Abhijit Menon-Sen

Reading time: 14 minutes

Tags:   postgresql (170)   2ndquadrant (10)   enterprisedb (6)   barman (3)   ansible (5)  
Category:   Interviews   
Interview conducted by: Andreas Scherbaum

PostgreSQL is the World’s most advanced Open Source Relational Database. The interview series “PostgreSQL Person of the Week” presents the people who make the project what it is today. Read all interviews here.

Please tell us about yourself, and where you are from.

My name is Abhijit, and my family and I live in a small village in the Himalayas in India, overlooking a peaceful little valley with a small river that we can hear when it rains heavily.

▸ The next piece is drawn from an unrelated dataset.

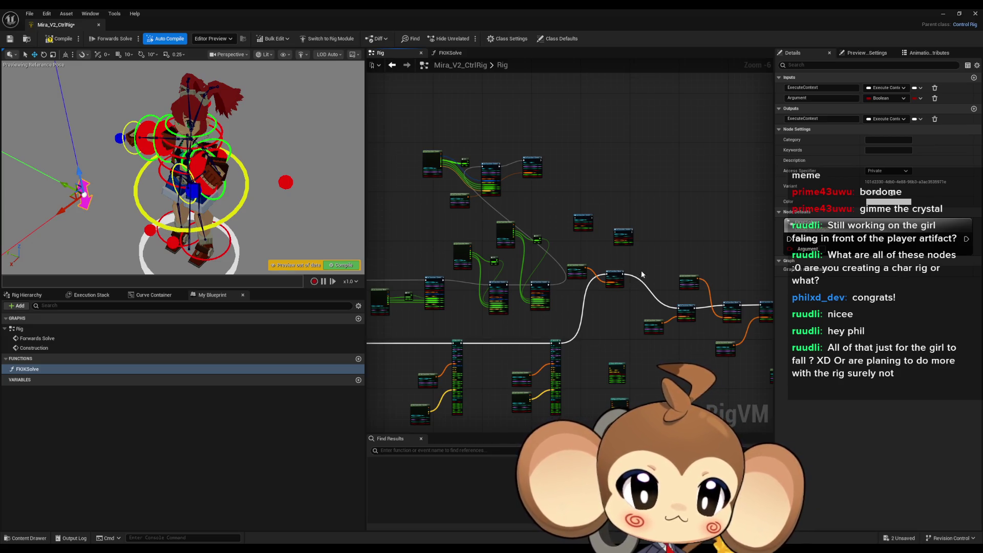
{"action": "left_click_drag", "start_coordinate": [641, 274], "coordinate": [595, 244]}
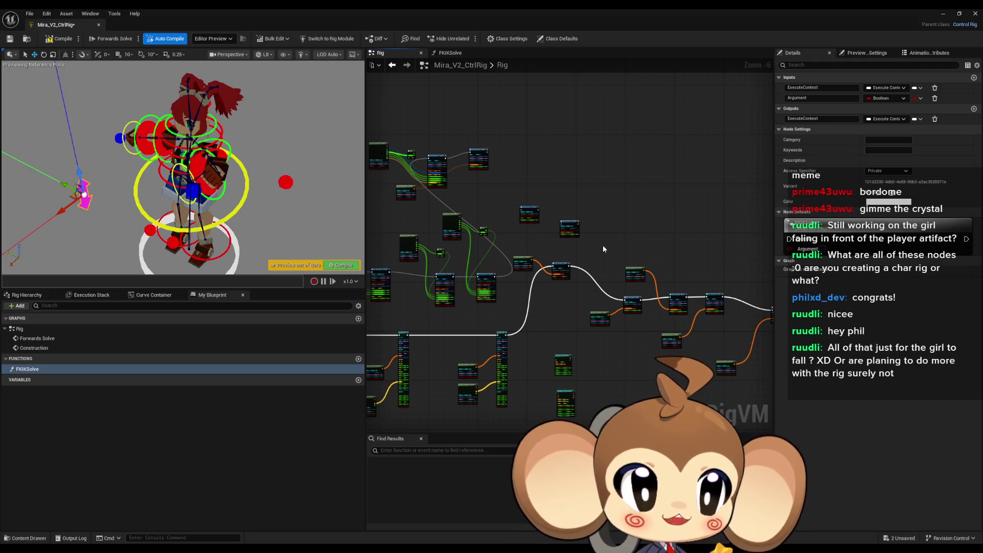
{"action": "left_click_drag", "start_coordinate": [602, 246], "coordinate": [583, 248]}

I joined 2ndQuadrant in 2012 (when I had already been contributing to Postgres off and on for many years), and now I work at EDB after it acquired 2ndQuadrant in 2020. I have worked from home (wherever that happened to be) for nearly all of my career. (I had a regular job in Delhi in the late 1990s, but I couldn’t last even a whole year of having to commute to work every day.)

How do you spend your free time? What are your hobbies?

I enjoy spending time out in nature, or listening to music at home. I also like to make things, mostly with wood. I’m fortunate to live somewhere with a dark-enough sky that I can see the milky way on most nights, and the meteor showers are truly awe-inspiring.

Any Social Media channels of yours we should be aware of?

Last book you read? Or a book you want to recommend to readers?

The last book I read is “Before the coffee gets cold”, by Toshikazu Kawaguchi, translated from Japanese into English. It’s a whimsical story about the people who visit an old cafe to travel back in time—but under rules so restrictive that it’s hard to see the point of going at all!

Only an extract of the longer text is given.